(TEXT EXCERPT)
On a line I once coined for a political campaign, how do you move without moving?
Well, you can live in one place for 50 years that should do it - less time, of course, if it's on the Eastern End of Long Island where everything and everyone is exponential.
Or, for really fast forward, 35 millimeter time, you can work in East End real estate and wake up one morning to find out your competitors, hundreds of them, are now your colleagues. So you have to keep changing you figure it out if you want to stay the same! (Do you know how many agents sign their emails 'formerly so and so, now known as so and so'?)
So, it doesn't follow, but I had an idea. After reading (and writing about) that big East End firm's Buddhist Monk meant-to-comfort and help you find your inner self blanket mailer to their brokers the one about life, adversity, and the relationship between suffering and strength. I thought hey wait a minute, lighten up here, there's got to be something to laugh about.

(EXERCISE SET)
- A) Answer these questions from the East End real estate piece:
(i) How many years of living in one place does the writer say should be enough to move without moving?
(ii) According to the writer, what do agents in East End real estate wake up one morning to find their competitors have become?
(iii) Whose mailer to brokers did the writer read and write about?
- B) Write a continuation of the East End real estate piece, picking up right after its final sentence.

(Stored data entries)
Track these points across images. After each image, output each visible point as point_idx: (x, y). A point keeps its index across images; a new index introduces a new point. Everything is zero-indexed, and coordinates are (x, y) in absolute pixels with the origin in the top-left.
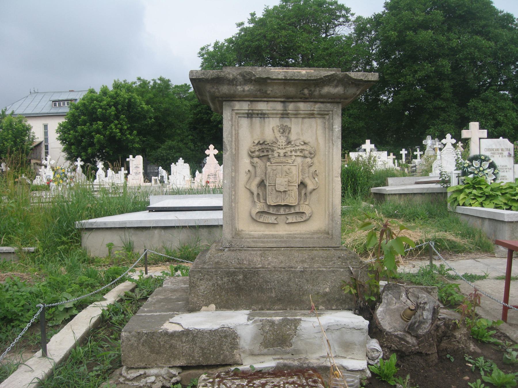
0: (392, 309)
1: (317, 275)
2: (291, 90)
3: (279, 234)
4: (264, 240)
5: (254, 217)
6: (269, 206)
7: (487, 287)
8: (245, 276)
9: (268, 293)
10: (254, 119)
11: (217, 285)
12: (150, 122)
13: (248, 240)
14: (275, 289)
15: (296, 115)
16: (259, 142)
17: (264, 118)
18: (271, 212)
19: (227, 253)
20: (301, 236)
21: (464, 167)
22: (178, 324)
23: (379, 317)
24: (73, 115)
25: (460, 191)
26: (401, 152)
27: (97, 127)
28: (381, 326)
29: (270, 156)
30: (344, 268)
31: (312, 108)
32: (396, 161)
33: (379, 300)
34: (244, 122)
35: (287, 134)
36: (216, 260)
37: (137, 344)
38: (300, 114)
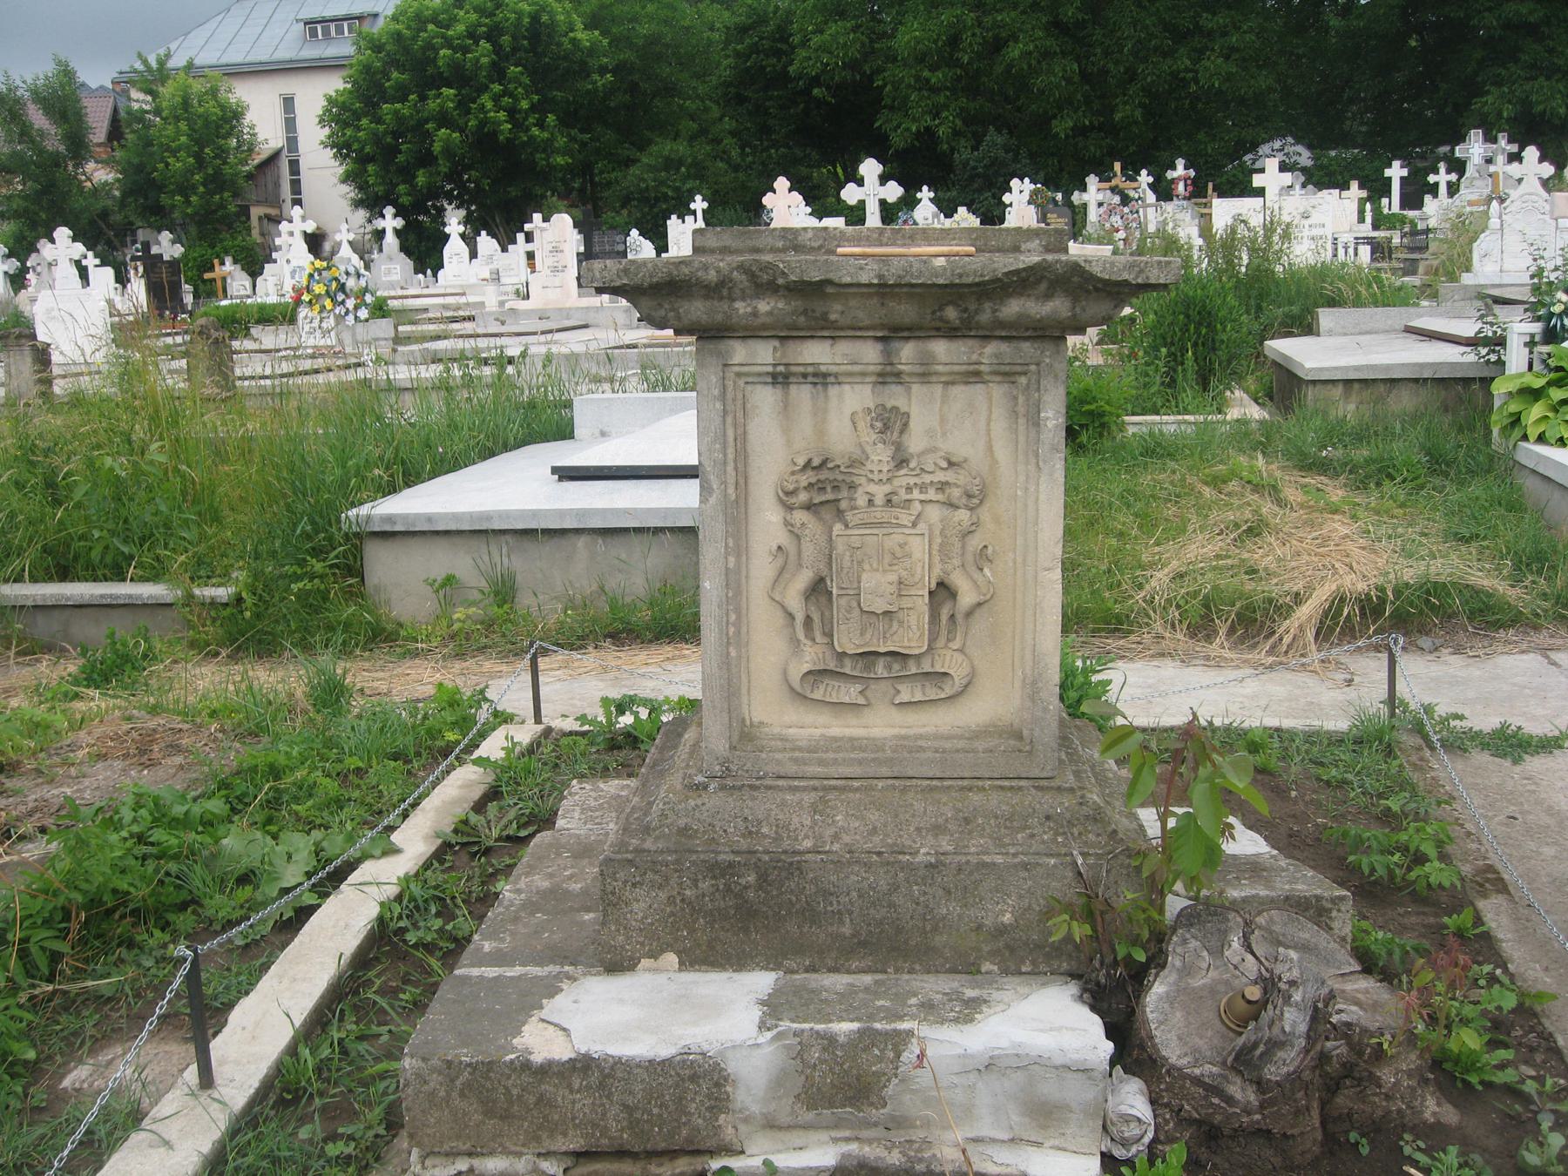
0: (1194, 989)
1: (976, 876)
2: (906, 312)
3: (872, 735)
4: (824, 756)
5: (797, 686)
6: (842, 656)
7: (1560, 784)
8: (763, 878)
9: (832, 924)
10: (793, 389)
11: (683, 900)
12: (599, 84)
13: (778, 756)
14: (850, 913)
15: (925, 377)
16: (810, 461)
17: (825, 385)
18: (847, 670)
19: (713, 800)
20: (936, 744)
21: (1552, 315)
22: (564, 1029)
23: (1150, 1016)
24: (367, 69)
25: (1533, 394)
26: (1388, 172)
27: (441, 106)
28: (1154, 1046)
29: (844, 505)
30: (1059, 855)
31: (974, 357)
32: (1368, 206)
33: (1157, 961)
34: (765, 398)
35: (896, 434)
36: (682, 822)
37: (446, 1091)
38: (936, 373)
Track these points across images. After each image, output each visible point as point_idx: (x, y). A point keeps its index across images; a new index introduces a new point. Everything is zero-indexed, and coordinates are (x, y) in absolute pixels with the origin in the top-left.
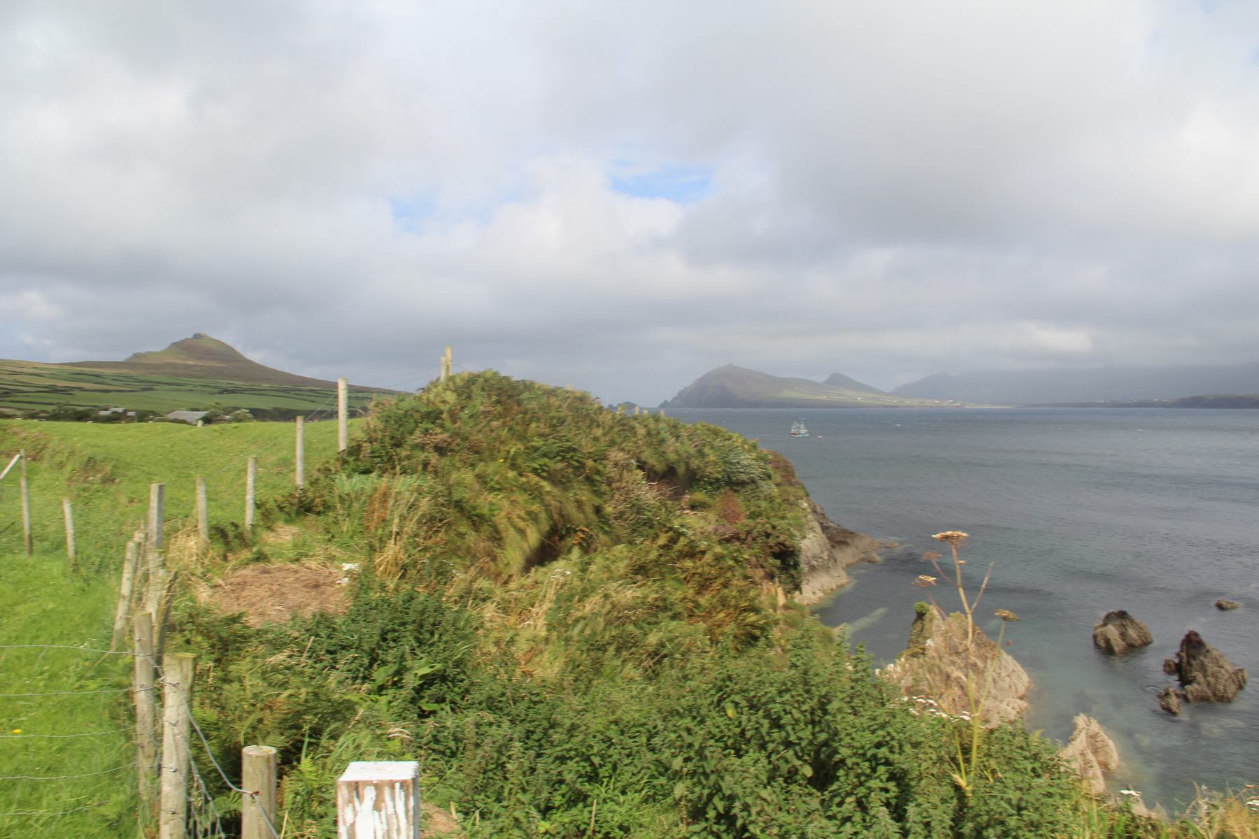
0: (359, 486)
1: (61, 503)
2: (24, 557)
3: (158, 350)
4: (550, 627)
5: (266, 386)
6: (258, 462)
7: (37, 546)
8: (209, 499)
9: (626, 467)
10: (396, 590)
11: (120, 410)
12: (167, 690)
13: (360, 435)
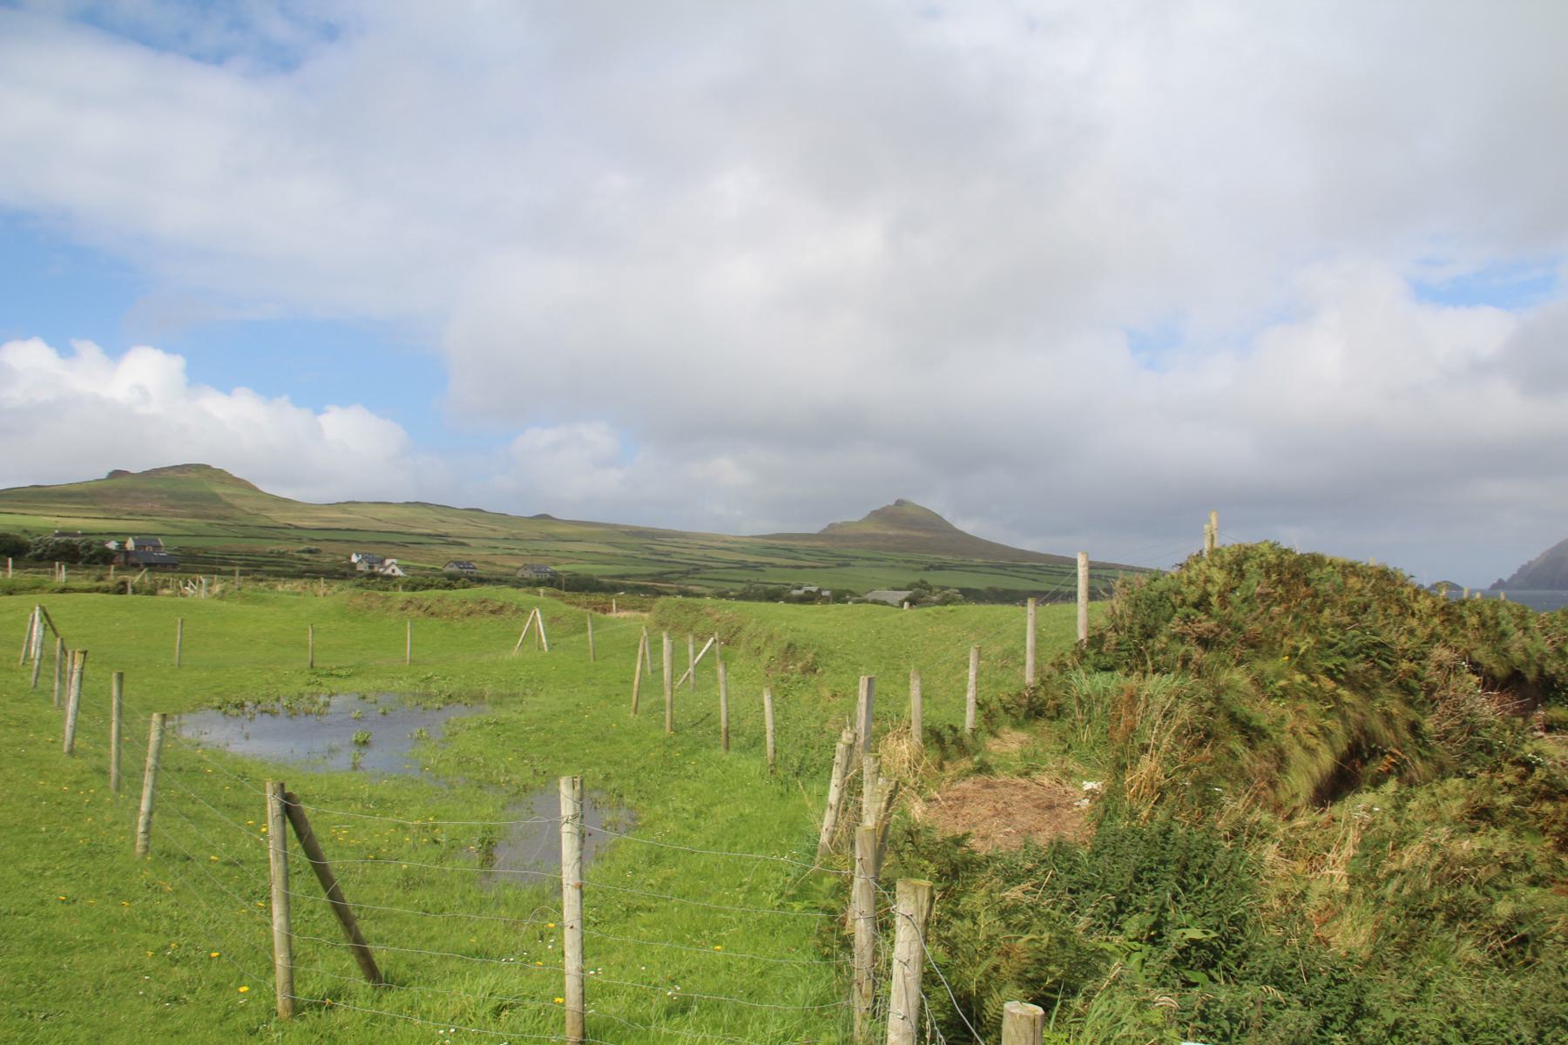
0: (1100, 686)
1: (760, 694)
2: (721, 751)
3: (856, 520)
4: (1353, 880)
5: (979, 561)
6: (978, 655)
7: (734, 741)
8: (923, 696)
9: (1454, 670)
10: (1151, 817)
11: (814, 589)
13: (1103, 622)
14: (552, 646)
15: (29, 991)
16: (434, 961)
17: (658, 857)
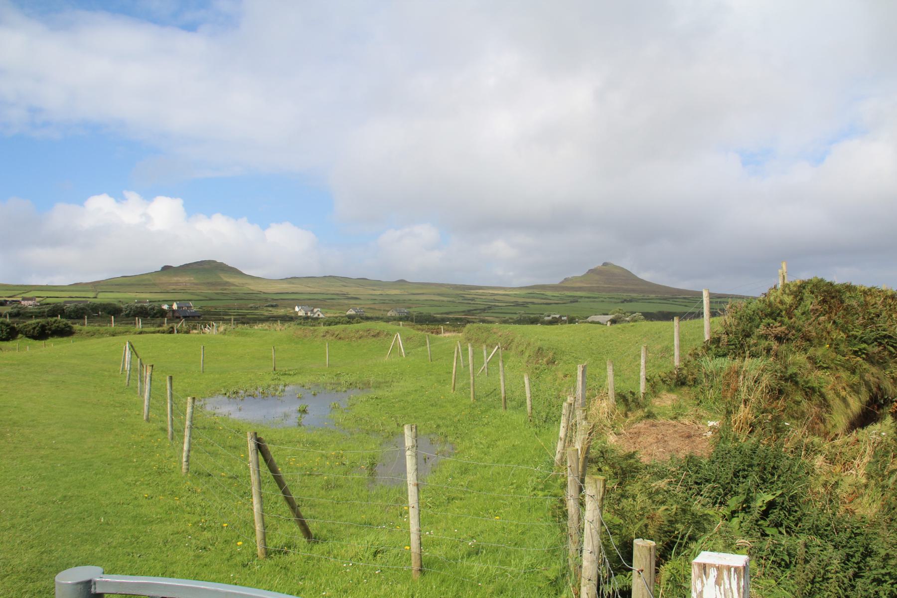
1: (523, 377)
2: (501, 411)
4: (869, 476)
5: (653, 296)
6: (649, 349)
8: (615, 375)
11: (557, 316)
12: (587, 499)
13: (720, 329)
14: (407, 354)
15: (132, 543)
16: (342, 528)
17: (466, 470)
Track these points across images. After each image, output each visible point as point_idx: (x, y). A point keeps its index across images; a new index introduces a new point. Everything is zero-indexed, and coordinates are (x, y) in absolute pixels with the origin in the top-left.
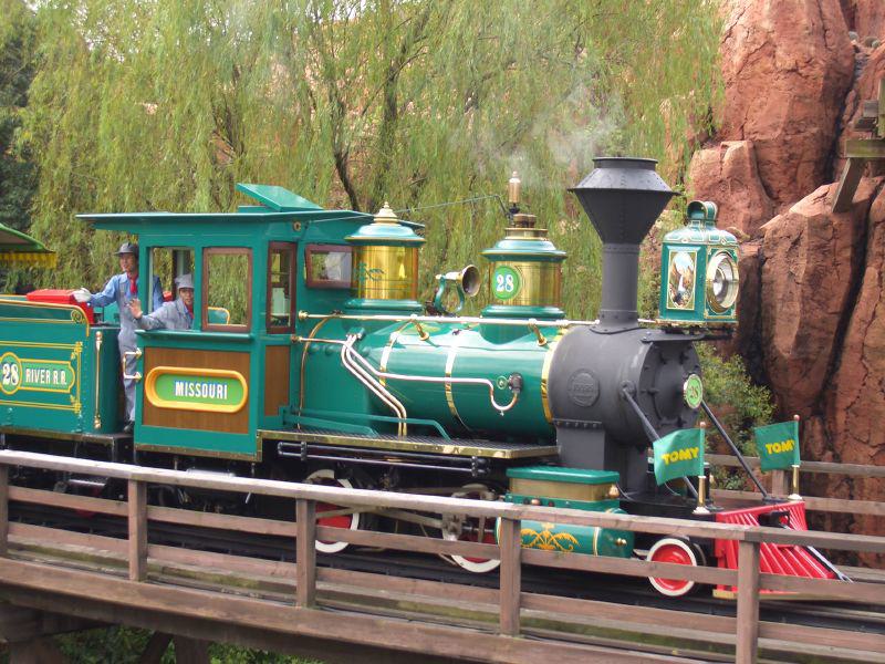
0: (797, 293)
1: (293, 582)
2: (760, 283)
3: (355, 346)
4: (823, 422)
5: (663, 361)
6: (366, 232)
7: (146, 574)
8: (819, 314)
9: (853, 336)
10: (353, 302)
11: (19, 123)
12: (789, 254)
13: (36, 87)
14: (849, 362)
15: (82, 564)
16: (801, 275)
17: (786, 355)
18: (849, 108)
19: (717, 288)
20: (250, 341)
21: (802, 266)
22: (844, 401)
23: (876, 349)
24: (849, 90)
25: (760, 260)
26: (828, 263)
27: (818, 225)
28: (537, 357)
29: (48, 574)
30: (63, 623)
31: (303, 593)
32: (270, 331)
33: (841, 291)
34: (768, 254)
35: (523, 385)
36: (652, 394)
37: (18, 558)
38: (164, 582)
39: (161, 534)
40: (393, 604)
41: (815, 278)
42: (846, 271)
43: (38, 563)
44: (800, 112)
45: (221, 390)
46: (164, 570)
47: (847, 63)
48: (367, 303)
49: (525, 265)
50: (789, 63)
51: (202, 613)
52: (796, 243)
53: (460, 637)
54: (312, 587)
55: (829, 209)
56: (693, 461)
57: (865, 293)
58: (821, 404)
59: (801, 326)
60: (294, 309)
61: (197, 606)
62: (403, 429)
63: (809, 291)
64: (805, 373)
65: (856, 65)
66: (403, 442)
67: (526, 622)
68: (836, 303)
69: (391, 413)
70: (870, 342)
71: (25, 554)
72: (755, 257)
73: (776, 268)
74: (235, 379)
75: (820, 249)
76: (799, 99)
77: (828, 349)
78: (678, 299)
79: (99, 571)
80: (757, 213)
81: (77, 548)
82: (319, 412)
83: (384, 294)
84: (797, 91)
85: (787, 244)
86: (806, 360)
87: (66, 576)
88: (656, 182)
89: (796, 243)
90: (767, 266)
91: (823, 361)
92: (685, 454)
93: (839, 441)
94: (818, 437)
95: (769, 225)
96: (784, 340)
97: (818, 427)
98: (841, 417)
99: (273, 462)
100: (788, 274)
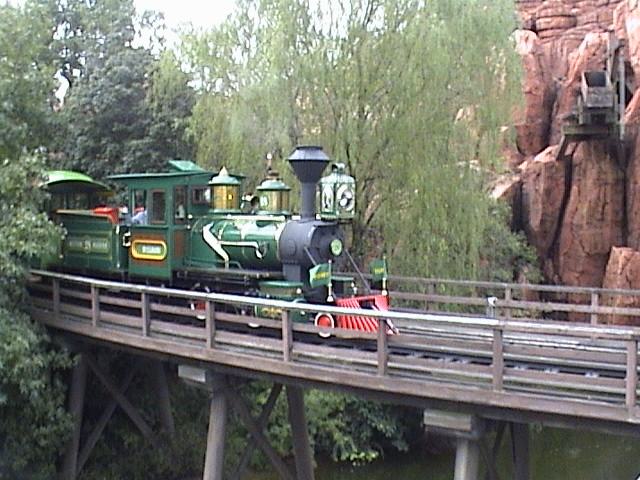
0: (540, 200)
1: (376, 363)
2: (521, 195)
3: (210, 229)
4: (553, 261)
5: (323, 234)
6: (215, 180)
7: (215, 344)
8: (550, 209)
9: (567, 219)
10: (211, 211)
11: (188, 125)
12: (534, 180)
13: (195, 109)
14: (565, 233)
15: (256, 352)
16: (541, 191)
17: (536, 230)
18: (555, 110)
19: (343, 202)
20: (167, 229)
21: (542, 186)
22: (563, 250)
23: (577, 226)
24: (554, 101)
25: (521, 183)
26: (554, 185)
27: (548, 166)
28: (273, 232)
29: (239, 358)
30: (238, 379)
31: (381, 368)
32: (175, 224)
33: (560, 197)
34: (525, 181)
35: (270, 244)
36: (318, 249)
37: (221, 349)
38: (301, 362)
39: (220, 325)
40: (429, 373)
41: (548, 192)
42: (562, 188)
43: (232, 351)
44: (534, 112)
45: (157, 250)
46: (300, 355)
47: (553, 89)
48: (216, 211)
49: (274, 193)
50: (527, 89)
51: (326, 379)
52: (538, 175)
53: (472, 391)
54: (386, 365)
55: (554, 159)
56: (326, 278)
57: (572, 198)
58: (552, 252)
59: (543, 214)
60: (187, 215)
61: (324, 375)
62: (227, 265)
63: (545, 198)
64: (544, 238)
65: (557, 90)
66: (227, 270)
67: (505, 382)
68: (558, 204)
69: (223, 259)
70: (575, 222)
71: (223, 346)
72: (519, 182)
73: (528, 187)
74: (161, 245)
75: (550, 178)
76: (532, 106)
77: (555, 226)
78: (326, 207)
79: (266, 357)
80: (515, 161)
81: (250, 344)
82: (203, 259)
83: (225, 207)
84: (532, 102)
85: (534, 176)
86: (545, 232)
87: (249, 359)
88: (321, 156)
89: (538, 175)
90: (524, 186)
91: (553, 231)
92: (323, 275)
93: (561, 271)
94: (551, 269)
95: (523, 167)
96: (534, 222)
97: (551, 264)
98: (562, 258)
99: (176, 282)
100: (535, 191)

(TASK-BY-TASK RESULTS)
- A)
(i) 50 years
(ii) Their colleagues
(iii) The big East End firm's Buddhist Monk mailer

- B)
My across the board industry email, therefore, subject "funny you should say that" asked for the funniest real estate experience they had. (We did not allow, nor was that submitted, getting caught in the sack in a client's second home with a married prominent somebody, which was your state as well. Not because of the prurient, let alone litigious, nature, but because the anecdote had to be funny right then, not something you might laugh about 50 years later.)
First of all it's funny (funny/unusual) that I got only three responses! A broker, an administrative assistant, a client. (That should tell you something about East End Real Estate! Or the level of humor thereof. Maybe there's nothing funny about making money.)
Okay here they are without attribution.
"About 7-8 yrs ago I had an Exclusive Right to Sell listing in East Hampton. The seller knew someone who was looking and told her to call me to set up an appointment to see the house. When they drove up to the house and got out of the car her husband and I started laughing. Turns out he was on my high school wrestling team. We used to wrestle in practice all the time. I had not seen him in years. And by the way, they bought the house."
Yes, well! Don't give up your day job. (In fairness maybe this was funny/coincidence)
On the homeowner/client side: "Early on a Saturday morning, an agent with customers walked into my home while we were sleeping (ahem) in bed. Didn't she see the cars in the driveway? That cured me from giving agents a key to the house!"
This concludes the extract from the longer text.